Further Reading in JSTOR
JSTOR Daily writers have talked about women’s bodies, fertility, reproduction, and birth control. They have also highlighted battles around sex ed in American schools, and the contents of textbooks on sexuality. When it comes to menstruation, however, a look at the existing research highlights how taboo this topic still is.
Take, for example, Anne Clarke and Diane Ruble’s 1978 study on twelve-year-olds’ understanding of menstruation. In this study, pre- and post-menstrual girls were compared, with boys only included as a sort of “control group.” Over 50% of all females were “worried someone would know they were having their periods.” The girls learned most of what they knew about menstruation from their mothers. The boys most often reported they knew nothing at all—and what little they did know, they learned from their male friends and TV.
In 1991, researchers busted the stereotype that having one’s period caused reduced productivity. John Richardson recounts one version of that argument, from 1923:
It is during the most important years of school life that these disturbances are most intense and pervasive, and whenever one of them coincides with some emergency, for example, an examination, girls are heavily handicapped as compared with boys.

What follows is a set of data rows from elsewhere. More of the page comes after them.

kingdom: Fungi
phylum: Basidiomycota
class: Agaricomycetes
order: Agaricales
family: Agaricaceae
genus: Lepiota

Richardson’s article in The Journal of Higher Education suggests that women’s self-assessment is generally more negative than the reality; that men more often attribute women’s successes to luck; and that studies fail to take into account the wide variation in women’s experiences, including physical symptoms (minor irritation to debilitating pain), study or self-care behaviors that compensate for the effect, and the relationship between anxiety and menstruation (where some stressors can delay or hasten your period). Richardson concludes by recommending that universities and colleges deal with socially-inflicted expectations that can disrupt women’s academic performance.
By 2009, the use of birth control drugs to alleviate menstrual symptoms was well-documented, and drugs were being introduced to cater to this need. Laura Mamo and Jennifer Ruth Fosket discuss the hormonal contraceptive Seasonale, an “official” way to limit periods to only one every three months. Seasonale’s campaign, however, which featured white female models dressed in white against white backgrounds, reinforced concepts of period blood as impure and dirty.

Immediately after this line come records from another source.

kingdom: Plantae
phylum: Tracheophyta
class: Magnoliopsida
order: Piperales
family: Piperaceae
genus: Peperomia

Compare Seasonale’s campaign to the Kotex sanitary-pad advertisements of the 1920s, which Roseann Mandziuk explored in 2010:
All carry one simple message to women: your dark and shameful secret can be preserved; no man need ever know that on a regular basis you have a menstrual period that involves the secretion of a fluid that often discomforts men.
With the “solving” of the “problem” through science always just over the horizon, it’s no wonder many men aren’t properly educated about women’s reproductive health.